_Required action_
From the entries below, return exactly the lines beginning at the one that contains "text: (1084, 506) -> (1096, 637), moved" and ending at the one that contains "line: (76, 476)", both of them included, and only those lines.

_Recorded data_

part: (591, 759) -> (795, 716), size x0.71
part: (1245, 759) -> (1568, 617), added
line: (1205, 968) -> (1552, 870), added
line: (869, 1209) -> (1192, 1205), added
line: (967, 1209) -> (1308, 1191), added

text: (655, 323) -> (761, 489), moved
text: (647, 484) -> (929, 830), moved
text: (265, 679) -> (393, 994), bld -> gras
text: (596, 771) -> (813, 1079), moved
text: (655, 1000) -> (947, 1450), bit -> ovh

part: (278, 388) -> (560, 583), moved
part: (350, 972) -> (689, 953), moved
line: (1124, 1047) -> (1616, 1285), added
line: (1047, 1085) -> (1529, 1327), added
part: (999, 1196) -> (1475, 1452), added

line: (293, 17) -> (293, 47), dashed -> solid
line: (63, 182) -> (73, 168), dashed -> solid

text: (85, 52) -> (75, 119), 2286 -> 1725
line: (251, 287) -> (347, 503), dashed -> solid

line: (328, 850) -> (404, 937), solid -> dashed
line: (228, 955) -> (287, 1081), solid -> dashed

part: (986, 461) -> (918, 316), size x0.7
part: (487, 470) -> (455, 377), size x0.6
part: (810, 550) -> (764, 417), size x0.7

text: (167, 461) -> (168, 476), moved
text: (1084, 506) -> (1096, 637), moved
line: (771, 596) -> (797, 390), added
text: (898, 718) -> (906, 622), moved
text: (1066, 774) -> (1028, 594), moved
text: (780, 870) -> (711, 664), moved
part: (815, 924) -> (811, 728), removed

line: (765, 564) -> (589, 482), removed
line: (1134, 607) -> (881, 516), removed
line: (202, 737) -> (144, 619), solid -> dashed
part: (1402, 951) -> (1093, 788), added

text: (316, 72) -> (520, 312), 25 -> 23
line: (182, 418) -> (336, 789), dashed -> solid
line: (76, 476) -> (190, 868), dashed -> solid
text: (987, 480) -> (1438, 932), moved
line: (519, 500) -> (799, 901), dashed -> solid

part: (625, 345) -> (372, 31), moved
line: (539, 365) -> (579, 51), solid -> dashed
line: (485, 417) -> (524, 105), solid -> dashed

_Task result_
text: (1084, 506) -> (1096, 637), moved
line: (771, 596) -> (797, 390), added
text: (898, 718) -> (906, 622), moved
text: (1066, 774) -> (1028, 594), moved
text: (780, 870) -> (711, 664), moved
part: (815, 924) -> (811, 728), removed

line: (765, 564) -> (589, 482), removed
line: (1134, 607) -> (881, 516), removed
line: (202, 737) -> (144, 619), solid -> dashed
part: (1402, 951) -> (1093, 788), added

text: (316, 72) -> (520, 312), 25 -> 23
line: (182, 418) -> (336, 789), dashed -> solid
line: (76, 476) -> (190, 868), dashed -> solid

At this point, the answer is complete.